At the beginning of this movie Clarence is really just a big nerd. He likes to watch Kung fu movies, and works at a comic book store. He’s got no luck with women and is pretty much a loner with a fascination, or perhaps obsession, about Elvis. But then he meets Alabama, and she sets him free. It’s as if her belief in him, and her love for him, turn him into one of the characters from the movies and comics he loves so dearly. Or maybe she turns him into the King? At least the King from one of his movies. Suddenly he’s a gun toting bad-ass who’s quick with the schemes. He knows just what to say in every circumstance to further his and Alabama’s mission, which is essentially to make a quick buck and disappear to be happy together, and he seems pretty near fearless.
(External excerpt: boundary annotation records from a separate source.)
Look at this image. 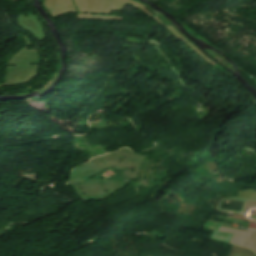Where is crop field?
<instances>
[{
  "mask_svg": "<svg viewBox=\"0 0 256 256\" xmlns=\"http://www.w3.org/2000/svg\"><path fill=\"white\" fill-rule=\"evenodd\" d=\"M219 231L235 233L230 244L248 248L255 251L254 231H239L220 227Z\"/></svg>",
  "mask_w": 256,
  "mask_h": 256,
  "instance_id": "crop-field-1",
  "label": "crop field"
},
{
  "mask_svg": "<svg viewBox=\"0 0 256 256\" xmlns=\"http://www.w3.org/2000/svg\"><path fill=\"white\" fill-rule=\"evenodd\" d=\"M220 225L221 224H219V223L207 221L205 229L213 230V232L211 234L212 237L210 238V240H217V241H221V242H225V243L229 244L233 234L217 232Z\"/></svg>",
  "mask_w": 256,
  "mask_h": 256,
  "instance_id": "crop-field-2",
  "label": "crop field"
},
{
  "mask_svg": "<svg viewBox=\"0 0 256 256\" xmlns=\"http://www.w3.org/2000/svg\"><path fill=\"white\" fill-rule=\"evenodd\" d=\"M256 232V231H255Z\"/></svg>",
  "mask_w": 256,
  "mask_h": 256,
  "instance_id": "crop-field-3",
  "label": "crop field"
}]
</instances>
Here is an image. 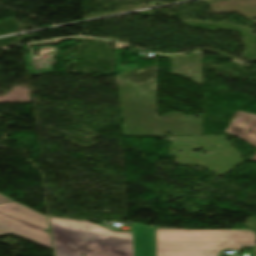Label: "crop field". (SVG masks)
I'll use <instances>...</instances> for the list:
<instances>
[{"label":"crop field","mask_w":256,"mask_h":256,"mask_svg":"<svg viewBox=\"0 0 256 256\" xmlns=\"http://www.w3.org/2000/svg\"><path fill=\"white\" fill-rule=\"evenodd\" d=\"M57 256H134L132 233L111 232L87 221L51 218Z\"/></svg>","instance_id":"crop-field-1"},{"label":"crop field","mask_w":256,"mask_h":256,"mask_svg":"<svg viewBox=\"0 0 256 256\" xmlns=\"http://www.w3.org/2000/svg\"><path fill=\"white\" fill-rule=\"evenodd\" d=\"M256 246L252 230L156 232L157 256H218L223 249Z\"/></svg>","instance_id":"crop-field-2"},{"label":"crop field","mask_w":256,"mask_h":256,"mask_svg":"<svg viewBox=\"0 0 256 256\" xmlns=\"http://www.w3.org/2000/svg\"><path fill=\"white\" fill-rule=\"evenodd\" d=\"M48 217L17 202L0 204V235L13 233L52 250Z\"/></svg>","instance_id":"crop-field-3"},{"label":"crop field","mask_w":256,"mask_h":256,"mask_svg":"<svg viewBox=\"0 0 256 256\" xmlns=\"http://www.w3.org/2000/svg\"><path fill=\"white\" fill-rule=\"evenodd\" d=\"M225 132L235 134L256 146V115L237 111ZM252 160L256 161V156Z\"/></svg>","instance_id":"crop-field-4"},{"label":"crop field","mask_w":256,"mask_h":256,"mask_svg":"<svg viewBox=\"0 0 256 256\" xmlns=\"http://www.w3.org/2000/svg\"><path fill=\"white\" fill-rule=\"evenodd\" d=\"M135 256H154L155 226L132 223Z\"/></svg>","instance_id":"crop-field-5"},{"label":"crop field","mask_w":256,"mask_h":256,"mask_svg":"<svg viewBox=\"0 0 256 256\" xmlns=\"http://www.w3.org/2000/svg\"><path fill=\"white\" fill-rule=\"evenodd\" d=\"M12 202V200L0 195V203Z\"/></svg>","instance_id":"crop-field-6"}]
</instances>
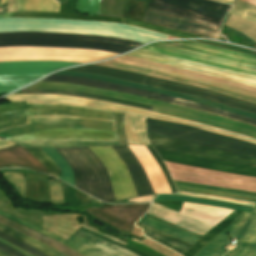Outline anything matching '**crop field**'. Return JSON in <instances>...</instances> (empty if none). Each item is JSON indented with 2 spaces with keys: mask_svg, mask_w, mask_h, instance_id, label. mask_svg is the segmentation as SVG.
<instances>
[{
  "mask_svg": "<svg viewBox=\"0 0 256 256\" xmlns=\"http://www.w3.org/2000/svg\"><path fill=\"white\" fill-rule=\"evenodd\" d=\"M73 115L88 118L115 120L116 132L93 129H45L32 133L8 137L13 142L53 138H96L119 139L120 144L128 143L124 135V114L72 106L0 104V131L11 126L29 123L26 116Z\"/></svg>",
  "mask_w": 256,
  "mask_h": 256,
  "instance_id": "crop-field-1",
  "label": "crop field"
},
{
  "mask_svg": "<svg viewBox=\"0 0 256 256\" xmlns=\"http://www.w3.org/2000/svg\"><path fill=\"white\" fill-rule=\"evenodd\" d=\"M228 8L208 0H149L143 21L216 39Z\"/></svg>",
  "mask_w": 256,
  "mask_h": 256,
  "instance_id": "crop-field-2",
  "label": "crop field"
},
{
  "mask_svg": "<svg viewBox=\"0 0 256 256\" xmlns=\"http://www.w3.org/2000/svg\"><path fill=\"white\" fill-rule=\"evenodd\" d=\"M177 190L204 193L256 202V193L216 188L174 181ZM237 245L224 256H256V206L252 214L243 212L236 220L210 240L196 256H221L227 244Z\"/></svg>",
  "mask_w": 256,
  "mask_h": 256,
  "instance_id": "crop-field-3",
  "label": "crop field"
},
{
  "mask_svg": "<svg viewBox=\"0 0 256 256\" xmlns=\"http://www.w3.org/2000/svg\"><path fill=\"white\" fill-rule=\"evenodd\" d=\"M150 141L162 160L256 177V159L149 134Z\"/></svg>",
  "mask_w": 256,
  "mask_h": 256,
  "instance_id": "crop-field-4",
  "label": "crop field"
},
{
  "mask_svg": "<svg viewBox=\"0 0 256 256\" xmlns=\"http://www.w3.org/2000/svg\"><path fill=\"white\" fill-rule=\"evenodd\" d=\"M73 170L75 187L103 201H115L108 174L88 147L55 148Z\"/></svg>",
  "mask_w": 256,
  "mask_h": 256,
  "instance_id": "crop-field-5",
  "label": "crop field"
},
{
  "mask_svg": "<svg viewBox=\"0 0 256 256\" xmlns=\"http://www.w3.org/2000/svg\"><path fill=\"white\" fill-rule=\"evenodd\" d=\"M148 132L256 158V144L171 122L147 120Z\"/></svg>",
  "mask_w": 256,
  "mask_h": 256,
  "instance_id": "crop-field-6",
  "label": "crop field"
},
{
  "mask_svg": "<svg viewBox=\"0 0 256 256\" xmlns=\"http://www.w3.org/2000/svg\"><path fill=\"white\" fill-rule=\"evenodd\" d=\"M69 70L96 73L100 75L110 76L114 78H119V79L131 81V82L139 83V84L156 86V87H160V88H164L172 91L199 96V97H202L220 104H224L233 108L256 113V105H253V104L242 102L213 91L192 87V86H187V85H182L178 83H173L169 81L159 80V79L151 78L149 76L136 74L128 71H123V70H118V69L108 68V67L94 66V65H87V66H82V67L73 68Z\"/></svg>",
  "mask_w": 256,
  "mask_h": 256,
  "instance_id": "crop-field-7",
  "label": "crop field"
},
{
  "mask_svg": "<svg viewBox=\"0 0 256 256\" xmlns=\"http://www.w3.org/2000/svg\"><path fill=\"white\" fill-rule=\"evenodd\" d=\"M41 81L76 83V84H82V85L92 86V87H96V88H102V89H108V90H113V91H119V92H124V93L140 95V96H144V97H148V98H152V99L188 107L191 109L211 113L214 115H218V116H221L224 118L236 120V121L243 122V123H246V124L256 127V120H253V119H250L247 117H243V116H240L237 114L225 112V111H222V110H219V109H216L213 107H209L206 105H202V104H198V103H194V102H190V101H186V100L176 99V98L156 94V93L149 92V91H143V90H138V89H134V88H129V87H125V86H121V85H117V84L105 83V82L89 80V79H84V78H78V77L57 76V75H51Z\"/></svg>",
  "mask_w": 256,
  "mask_h": 256,
  "instance_id": "crop-field-8",
  "label": "crop field"
},
{
  "mask_svg": "<svg viewBox=\"0 0 256 256\" xmlns=\"http://www.w3.org/2000/svg\"><path fill=\"white\" fill-rule=\"evenodd\" d=\"M79 64L57 61H26L0 63V94L9 93L43 75L66 66Z\"/></svg>",
  "mask_w": 256,
  "mask_h": 256,
  "instance_id": "crop-field-9",
  "label": "crop field"
},
{
  "mask_svg": "<svg viewBox=\"0 0 256 256\" xmlns=\"http://www.w3.org/2000/svg\"><path fill=\"white\" fill-rule=\"evenodd\" d=\"M0 215L5 216L18 223H21L25 226H28L46 236L56 239L84 256H139L133 252H130L120 246L105 241L81 229H79L70 239L65 241L42 228L33 226L27 222L11 217L1 211Z\"/></svg>",
  "mask_w": 256,
  "mask_h": 256,
  "instance_id": "crop-field-10",
  "label": "crop field"
},
{
  "mask_svg": "<svg viewBox=\"0 0 256 256\" xmlns=\"http://www.w3.org/2000/svg\"><path fill=\"white\" fill-rule=\"evenodd\" d=\"M104 164L113 187L116 200L136 196L130 174L119 156L110 146L89 147Z\"/></svg>",
  "mask_w": 256,
  "mask_h": 256,
  "instance_id": "crop-field-11",
  "label": "crop field"
},
{
  "mask_svg": "<svg viewBox=\"0 0 256 256\" xmlns=\"http://www.w3.org/2000/svg\"><path fill=\"white\" fill-rule=\"evenodd\" d=\"M3 46H50L65 48H85L111 51L118 54L124 53L134 48L108 42L29 37L0 38V47Z\"/></svg>",
  "mask_w": 256,
  "mask_h": 256,
  "instance_id": "crop-field-12",
  "label": "crop field"
},
{
  "mask_svg": "<svg viewBox=\"0 0 256 256\" xmlns=\"http://www.w3.org/2000/svg\"><path fill=\"white\" fill-rule=\"evenodd\" d=\"M148 207L149 203L134 205L102 204L101 208H89L86 212L101 221L129 232L132 224L143 215Z\"/></svg>",
  "mask_w": 256,
  "mask_h": 256,
  "instance_id": "crop-field-13",
  "label": "crop field"
},
{
  "mask_svg": "<svg viewBox=\"0 0 256 256\" xmlns=\"http://www.w3.org/2000/svg\"><path fill=\"white\" fill-rule=\"evenodd\" d=\"M54 74L88 77V78H92V79H96V80H100V81L117 83V84H122V85L130 86V87H135V88H139V89H143V90H149V91L157 92V93H160V94H164V95H168V96H172V97H176V98H181V99H186V100L199 102V103L206 104V105H209V106H213V107L225 110V111L237 113V114H240V115H244V116L256 119V114L236 110V109H233V108H230V107H227V106H224V105H220V104H217V103H214V102L202 99V98H198V97H194V96H190V95H186V94H181V93H177V92H172V91H168V90H164V89H160V88H156V87L139 85V84H135V83L119 80V79L109 78V77H105V76L95 75V74L76 73V72H68V71H60V72H56Z\"/></svg>",
  "mask_w": 256,
  "mask_h": 256,
  "instance_id": "crop-field-14",
  "label": "crop field"
},
{
  "mask_svg": "<svg viewBox=\"0 0 256 256\" xmlns=\"http://www.w3.org/2000/svg\"><path fill=\"white\" fill-rule=\"evenodd\" d=\"M0 17H43V18H67V19H84V20H99V21H112V22H119V23H126L132 24L148 29H152L161 33H165L168 35L181 37V38H200L194 37L190 35H186L184 33L174 32L168 29L156 27L153 25L140 23L131 20L120 19L116 17H105V16H81V15H69V14H62V13H46V12H21V13H0Z\"/></svg>",
  "mask_w": 256,
  "mask_h": 256,
  "instance_id": "crop-field-15",
  "label": "crop field"
},
{
  "mask_svg": "<svg viewBox=\"0 0 256 256\" xmlns=\"http://www.w3.org/2000/svg\"><path fill=\"white\" fill-rule=\"evenodd\" d=\"M113 148L127 166L134 182L137 196L154 193L142 166L129 148L127 146H113Z\"/></svg>",
  "mask_w": 256,
  "mask_h": 256,
  "instance_id": "crop-field-16",
  "label": "crop field"
},
{
  "mask_svg": "<svg viewBox=\"0 0 256 256\" xmlns=\"http://www.w3.org/2000/svg\"><path fill=\"white\" fill-rule=\"evenodd\" d=\"M10 164L49 173L45 166L19 145L0 150V167L9 166Z\"/></svg>",
  "mask_w": 256,
  "mask_h": 256,
  "instance_id": "crop-field-17",
  "label": "crop field"
},
{
  "mask_svg": "<svg viewBox=\"0 0 256 256\" xmlns=\"http://www.w3.org/2000/svg\"><path fill=\"white\" fill-rule=\"evenodd\" d=\"M12 36H39V37H50V38L99 40V41L116 42V43H120V44L134 46V47H138V46L142 45L141 43L127 41V40H121V39H115V38H109V37H101V36L80 35V34L45 33V32L0 33V37H12Z\"/></svg>",
  "mask_w": 256,
  "mask_h": 256,
  "instance_id": "crop-field-18",
  "label": "crop field"
},
{
  "mask_svg": "<svg viewBox=\"0 0 256 256\" xmlns=\"http://www.w3.org/2000/svg\"><path fill=\"white\" fill-rule=\"evenodd\" d=\"M136 225H138L144 229V235L152 238L153 240L165 245L166 247H168L180 254L192 245L190 243H187L185 241H182L180 239H177L175 237H172L170 235L162 233L158 230L150 228L146 225H143L139 222H137Z\"/></svg>",
  "mask_w": 256,
  "mask_h": 256,
  "instance_id": "crop-field-19",
  "label": "crop field"
},
{
  "mask_svg": "<svg viewBox=\"0 0 256 256\" xmlns=\"http://www.w3.org/2000/svg\"><path fill=\"white\" fill-rule=\"evenodd\" d=\"M127 55L137 57V58H141V59H145V60H149V61H153V62H157V63H161V64H165V65H169V66H173V67H177V68H182V69H186V70L195 71V72H198V73L208 74V75H212V76L219 77V78L229 79V80L237 82V83L246 84V85L256 87V83L248 81V80H244V79H240V78H236V77H232V76H228V75H224V74H220V73H216V72L197 69V68H193V67L173 63V62L166 61V60L159 59V58L152 57V56L137 54V53H133V52H131Z\"/></svg>",
  "mask_w": 256,
  "mask_h": 256,
  "instance_id": "crop-field-20",
  "label": "crop field"
},
{
  "mask_svg": "<svg viewBox=\"0 0 256 256\" xmlns=\"http://www.w3.org/2000/svg\"><path fill=\"white\" fill-rule=\"evenodd\" d=\"M242 212L234 210L227 217H225L221 222L211 228L207 233H205L199 240L192 245L187 251H185L183 256H194L195 253L204 245V243L211 238H213L217 233L224 229L228 224H230L234 219H236Z\"/></svg>",
  "mask_w": 256,
  "mask_h": 256,
  "instance_id": "crop-field-21",
  "label": "crop field"
},
{
  "mask_svg": "<svg viewBox=\"0 0 256 256\" xmlns=\"http://www.w3.org/2000/svg\"><path fill=\"white\" fill-rule=\"evenodd\" d=\"M26 94H64V95H74V96H80V97H86V98H92L102 101H107L111 103H117V104H123L128 105L132 107H137L141 109L151 110L153 107L147 106L144 104L139 103H133V102H127L119 99H113V98H107V97H101V96H95V95H89V94H83V93H76V92H68V91H57V90H33L29 89Z\"/></svg>",
  "mask_w": 256,
  "mask_h": 256,
  "instance_id": "crop-field-22",
  "label": "crop field"
},
{
  "mask_svg": "<svg viewBox=\"0 0 256 256\" xmlns=\"http://www.w3.org/2000/svg\"><path fill=\"white\" fill-rule=\"evenodd\" d=\"M0 218L3 219V220H5V221H8V222H10V223L15 224V225H17L18 227H20V228H22V229H24V230H27V231H29V232H31V233H33V234L39 236L40 238H38V237H36V236H34V235H32V234H30V233L24 231V230L18 229V228H16V227H14V226H12V225H10V224H8V223L2 221V220H0L1 223H4V224L10 226L11 228H13V229H15V230H17V231H19V232H21V233L27 235V236H30V237H33V238L39 240V241H41L42 243H44V244H46V245H48V246H50V247H52V248H54V249H56V250L62 252L63 254H65V255H67V256H82V255H80V254L74 252V251L71 250L70 248L66 247L65 245H63V244H61V243H59V242H57V241H55V240H53V239H51V238H48V237L43 236V235H41V234L35 233V232H33V231H31V230H29V229H27V228H25V227H23V226H21V225L15 223V222H12V221H10V220L4 218V217H1V216H0Z\"/></svg>",
  "mask_w": 256,
  "mask_h": 256,
  "instance_id": "crop-field-23",
  "label": "crop field"
},
{
  "mask_svg": "<svg viewBox=\"0 0 256 256\" xmlns=\"http://www.w3.org/2000/svg\"><path fill=\"white\" fill-rule=\"evenodd\" d=\"M228 16H229V13H228V15L226 16V18H225V20L223 21V25H225L224 23H225V21H226V19L228 18ZM226 24H228V25H230V26H232V27H234V28H236V29H239V30H241V32H243L244 34H246L247 36H249L251 39H253L254 41H256V24L255 23H253V22H250V21H247V20H245V19H242V18H240V17H237V16H234V15H232V14H230V16H229V18L227 19V21H226ZM225 26H227V25H225ZM227 27H229V26H227ZM229 28H231V27H229ZM231 29H233V28H231ZM233 30H235V29H233ZM235 31H237V32H239V33H241L240 31H238V30H235ZM243 33H241L242 35H244ZM246 35H244L245 37H247ZM248 38V37H247ZM249 38V39H250ZM250 39V40H251ZM252 40V41H253ZM253 41V42H254ZM256 43V42H255Z\"/></svg>",
  "mask_w": 256,
  "mask_h": 256,
  "instance_id": "crop-field-24",
  "label": "crop field"
},
{
  "mask_svg": "<svg viewBox=\"0 0 256 256\" xmlns=\"http://www.w3.org/2000/svg\"><path fill=\"white\" fill-rule=\"evenodd\" d=\"M139 222H141V223H143V224H146V225H148V226H151V227H153V228H155V229H158V230H160V231H162V232H165V233H167V234H170V235H172V236H175V237H177V238H180V239H182V240H185V241H187V242H190V243H192V244H193L194 242H196L197 239H198V237H195V236H192V235H190V234L184 233V232H182V231H179V230H177V229H175V228H172V227H170V226H167V225H165V224H162V223H160V222H157V221L152 220V219H150V218H147V217H145V216H143V217L139 220Z\"/></svg>",
  "mask_w": 256,
  "mask_h": 256,
  "instance_id": "crop-field-25",
  "label": "crop field"
},
{
  "mask_svg": "<svg viewBox=\"0 0 256 256\" xmlns=\"http://www.w3.org/2000/svg\"><path fill=\"white\" fill-rule=\"evenodd\" d=\"M154 200H185V201H193V202H199V203H206V204H212V205H218V206H224L229 208H235V209H241L252 212V207L227 203V202H221V201H213V200H206V199H199V198H191V197H185V196H179V195H158Z\"/></svg>",
  "mask_w": 256,
  "mask_h": 256,
  "instance_id": "crop-field-26",
  "label": "crop field"
},
{
  "mask_svg": "<svg viewBox=\"0 0 256 256\" xmlns=\"http://www.w3.org/2000/svg\"><path fill=\"white\" fill-rule=\"evenodd\" d=\"M0 230L19 239V240H22V241L36 247L37 249H39L40 251L44 252L45 254H47L49 256H65V255L45 246L44 244L32 239V238H29L25 235H22L16 231L10 229L9 227H7L1 223H0Z\"/></svg>",
  "mask_w": 256,
  "mask_h": 256,
  "instance_id": "crop-field-27",
  "label": "crop field"
},
{
  "mask_svg": "<svg viewBox=\"0 0 256 256\" xmlns=\"http://www.w3.org/2000/svg\"><path fill=\"white\" fill-rule=\"evenodd\" d=\"M46 155L50 157L62 171L60 179L74 185L73 174L67 162L58 154L54 148H42Z\"/></svg>",
  "mask_w": 256,
  "mask_h": 256,
  "instance_id": "crop-field-28",
  "label": "crop field"
},
{
  "mask_svg": "<svg viewBox=\"0 0 256 256\" xmlns=\"http://www.w3.org/2000/svg\"><path fill=\"white\" fill-rule=\"evenodd\" d=\"M1 174L16 189L19 194L24 198L25 194V179L23 178L21 169H4Z\"/></svg>",
  "mask_w": 256,
  "mask_h": 256,
  "instance_id": "crop-field-29",
  "label": "crop field"
},
{
  "mask_svg": "<svg viewBox=\"0 0 256 256\" xmlns=\"http://www.w3.org/2000/svg\"><path fill=\"white\" fill-rule=\"evenodd\" d=\"M230 13L256 23V7L250 6L238 0H236V2L234 3L233 7L230 10Z\"/></svg>",
  "mask_w": 256,
  "mask_h": 256,
  "instance_id": "crop-field-30",
  "label": "crop field"
},
{
  "mask_svg": "<svg viewBox=\"0 0 256 256\" xmlns=\"http://www.w3.org/2000/svg\"><path fill=\"white\" fill-rule=\"evenodd\" d=\"M27 151L31 152L34 157L39 160L42 164H44L49 170L50 175L55 177L60 176V170L58 166H56L51 159H49L41 148H25Z\"/></svg>",
  "mask_w": 256,
  "mask_h": 256,
  "instance_id": "crop-field-31",
  "label": "crop field"
},
{
  "mask_svg": "<svg viewBox=\"0 0 256 256\" xmlns=\"http://www.w3.org/2000/svg\"><path fill=\"white\" fill-rule=\"evenodd\" d=\"M100 0H77L76 9L79 12L98 14Z\"/></svg>",
  "mask_w": 256,
  "mask_h": 256,
  "instance_id": "crop-field-32",
  "label": "crop field"
},
{
  "mask_svg": "<svg viewBox=\"0 0 256 256\" xmlns=\"http://www.w3.org/2000/svg\"><path fill=\"white\" fill-rule=\"evenodd\" d=\"M0 238H2L4 240H6V241H8V242L18 246V247H20L22 249H24L25 251L31 253L34 256H47L44 253L40 252L39 250H37V249H35V248H33V247H31V246H29V245L19 241L17 239H14V238H12V237H10V236L2 233V232H0Z\"/></svg>",
  "mask_w": 256,
  "mask_h": 256,
  "instance_id": "crop-field-33",
  "label": "crop field"
},
{
  "mask_svg": "<svg viewBox=\"0 0 256 256\" xmlns=\"http://www.w3.org/2000/svg\"><path fill=\"white\" fill-rule=\"evenodd\" d=\"M179 195H185V196H191V197H199V198H206V199H214V200H221V201H227L247 206H255V203L253 202H246V201H240V200H234V199H228V198H222V197H216V196H210V195H204V194H194V193H186V192H180L178 191Z\"/></svg>",
  "mask_w": 256,
  "mask_h": 256,
  "instance_id": "crop-field-34",
  "label": "crop field"
},
{
  "mask_svg": "<svg viewBox=\"0 0 256 256\" xmlns=\"http://www.w3.org/2000/svg\"><path fill=\"white\" fill-rule=\"evenodd\" d=\"M50 196L52 203H64L60 182L50 180Z\"/></svg>",
  "mask_w": 256,
  "mask_h": 256,
  "instance_id": "crop-field-35",
  "label": "crop field"
},
{
  "mask_svg": "<svg viewBox=\"0 0 256 256\" xmlns=\"http://www.w3.org/2000/svg\"><path fill=\"white\" fill-rule=\"evenodd\" d=\"M0 249L5 251L6 253L10 254L11 256H24L21 253L17 252L16 250L8 247L7 245L0 242Z\"/></svg>",
  "mask_w": 256,
  "mask_h": 256,
  "instance_id": "crop-field-36",
  "label": "crop field"
},
{
  "mask_svg": "<svg viewBox=\"0 0 256 256\" xmlns=\"http://www.w3.org/2000/svg\"><path fill=\"white\" fill-rule=\"evenodd\" d=\"M0 241L3 242V243H5V244H7L8 246H10V247L16 249L17 251L21 252L22 254H24V255H26V256H32L31 254L25 252L24 250H22V249H20V248H18V247H16V246H14V245H12V244H10V243L4 241V240H2V239H0Z\"/></svg>",
  "mask_w": 256,
  "mask_h": 256,
  "instance_id": "crop-field-37",
  "label": "crop field"
},
{
  "mask_svg": "<svg viewBox=\"0 0 256 256\" xmlns=\"http://www.w3.org/2000/svg\"><path fill=\"white\" fill-rule=\"evenodd\" d=\"M11 145H14V143H11V142L0 139V148L11 146Z\"/></svg>",
  "mask_w": 256,
  "mask_h": 256,
  "instance_id": "crop-field-38",
  "label": "crop field"
},
{
  "mask_svg": "<svg viewBox=\"0 0 256 256\" xmlns=\"http://www.w3.org/2000/svg\"><path fill=\"white\" fill-rule=\"evenodd\" d=\"M242 1L256 6V0H242Z\"/></svg>",
  "mask_w": 256,
  "mask_h": 256,
  "instance_id": "crop-field-39",
  "label": "crop field"
},
{
  "mask_svg": "<svg viewBox=\"0 0 256 256\" xmlns=\"http://www.w3.org/2000/svg\"><path fill=\"white\" fill-rule=\"evenodd\" d=\"M217 1L225 2V3H229V4H232V2H233V0H217Z\"/></svg>",
  "mask_w": 256,
  "mask_h": 256,
  "instance_id": "crop-field-40",
  "label": "crop field"
},
{
  "mask_svg": "<svg viewBox=\"0 0 256 256\" xmlns=\"http://www.w3.org/2000/svg\"><path fill=\"white\" fill-rule=\"evenodd\" d=\"M0 253L3 254L4 256H10V255H8V254L2 252V251H0Z\"/></svg>",
  "mask_w": 256,
  "mask_h": 256,
  "instance_id": "crop-field-41",
  "label": "crop field"
},
{
  "mask_svg": "<svg viewBox=\"0 0 256 256\" xmlns=\"http://www.w3.org/2000/svg\"><path fill=\"white\" fill-rule=\"evenodd\" d=\"M4 1H5V0H1V1H0V5H1Z\"/></svg>",
  "mask_w": 256,
  "mask_h": 256,
  "instance_id": "crop-field-42",
  "label": "crop field"
},
{
  "mask_svg": "<svg viewBox=\"0 0 256 256\" xmlns=\"http://www.w3.org/2000/svg\"><path fill=\"white\" fill-rule=\"evenodd\" d=\"M0 256H3V255L0 254Z\"/></svg>",
  "mask_w": 256,
  "mask_h": 256,
  "instance_id": "crop-field-43",
  "label": "crop field"
}]
</instances>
This character transformation is fascinating, and Slater pulls it off well. He’s not exactly heroic, but more like one of the characters in the Kung fu movies he loves and who he describes like this, “Well, he ain’t so much a good guy as he is just a bad mother fucker.”

This is a brutally violent movie, not gory precisely, but there is a fair amount of blood, and there are a couple of fight scenes that are memorably ferocious. The language is coarse and unapologetic, exactly what you would expect of a movie written by Quentin Tarantino of Pulp Fiction and Reservoir Dogs fame.

The adventure is fast and dramatic, the characters are funny, strange and shocking, and I really enjoyed seeing it again. I don’t think it rises to the level of genius that the two movies I just mentioned in the previous paragraph attained, but Tony Scott is no slouch on the directorial front, and it is a very well put together movie. It’s certainly worth renting. If you haven’t seen it you might wonder how you missed it—True Romance.